Haber –
○ ○ ○ ○ ○

Çin'e 'insan hakları ihlali' suçlaması

İSTANBUL (İHA) - Uluslararası Af Örgütü (Amnesty International), Çin'i, Uygur Türkleri üzerindeki baskısını, 'terörizmle savaş adına arttırmakla' suçladı. Örgüt, ABD'ye yapılan 11 Eylül 2001 saldırılarından bu yana Çin hükümetinin, bölgedeki tüm politik ve dini farklılıklara karşı oluşturdukları baskıyı arttırmak için 'terörizm karşıtlığını' bahane olarak kullandığını ve çoğu Müslüman olan Uygurların dini hakları üzerindeki kısıtlamaları çoğaltarak bazı camileri kapattığını, dini okulları ve uygulamaları da yasakladığını bildirdi. Kırgızistan, Kazakistan, Nepal ve Pakistan gibi komşu ülkelere kaçan birçok Uygur'un, Çin hükümetinin, bu ülkelere baskı yaptığı için güvenlikte olmadığını belirten Uluslararası Af Örgütü, sığınmacılar geri gönderildikleri zaman ise işkence, adil olmayan yargılama ve hatta ölüm cezasıyla karşı karşıya kaldığını kaydetti.

○ ○ ○ ○ ○

Alıştırma görevi a – Listede "class: Insecta" ifadesini içeren satırdan listenin son satırına kadar (iki uç da dahil) olan satırları JSON dize listesi olarak yeniden yazın. Her satır bir dize olsun, boş satırlar dışarıda kalsın.
Listenin haberle hiçbir ilgisi yoktur.

○ ○ ○ ○ ○

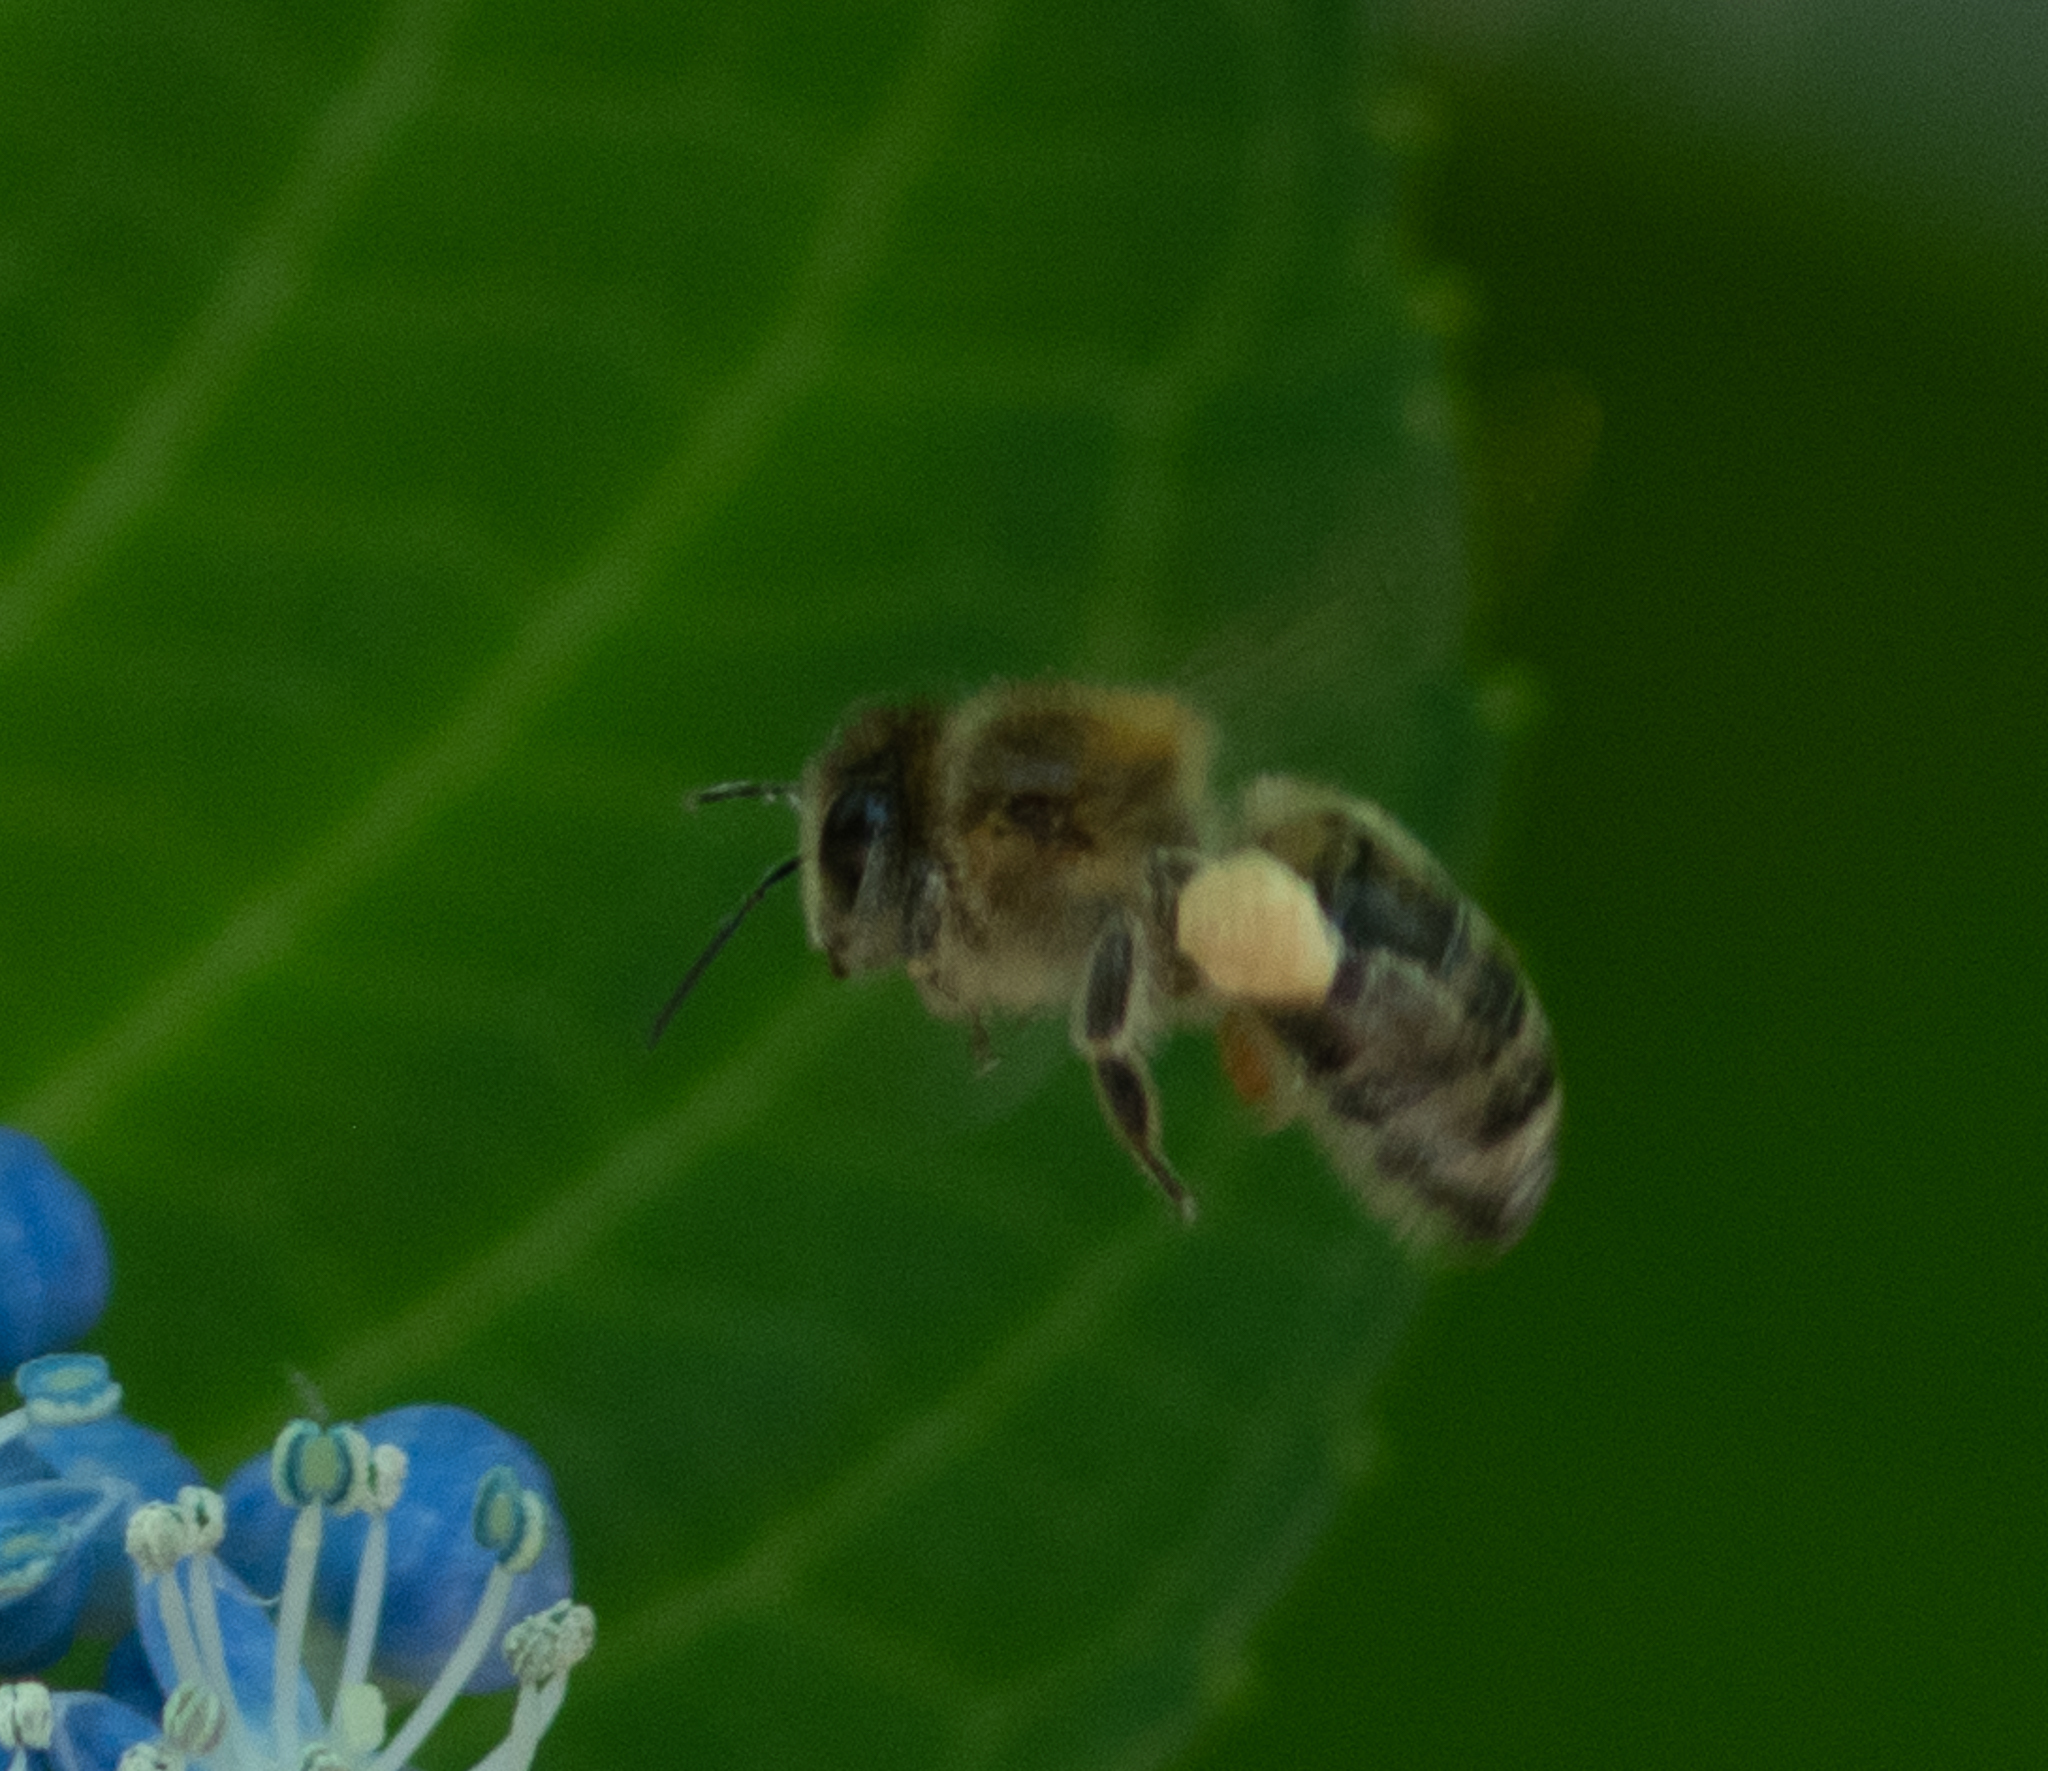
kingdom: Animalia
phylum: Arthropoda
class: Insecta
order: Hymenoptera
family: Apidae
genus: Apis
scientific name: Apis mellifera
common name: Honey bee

○ ○ ○ ○ ○

Alıştırma görevi b –
Habere göre aşağıdaki soruları yanıtlayın.
(i) Uluslararası Af Örgütü'ne göre Çin hükümeti hangi olaydan bu yana "terörizm karşıtlığını" bahane olarak kullanmaktadır?
(ii) Uygurların kaçtığı komşu ülkeler olarak hangileri sayılmaktadır?
(iii) Geri gönderilen sığınmacılar nelerle karşı karşıya kalmaktadır?

Görev çözümü a –
[
  "class: Insecta",
  "order: Hymenoptera",
  "family: Apidae",
  "genus: Apis",
  "scientific name: Apis mellifera",
  "common name: Honey bee"
]

Görev çözümü b –
(i) Çin hükümeti, ABD'ye yapılan 11 Eylül 2001 saldırılarından bu yana "terörizm karşıtlığını" bahane olarak kullanmaktadır.
(ii) Sayılan komşu ülkeler Kırgızistan, Kazakistan, Nepal ve Pakistan'dır.
(iii) Geri gönderilen sığınmacılar işkence, adil olmayan yargılama ve hatta ölüm cezasıyla karşı karşıya kalmaktadır.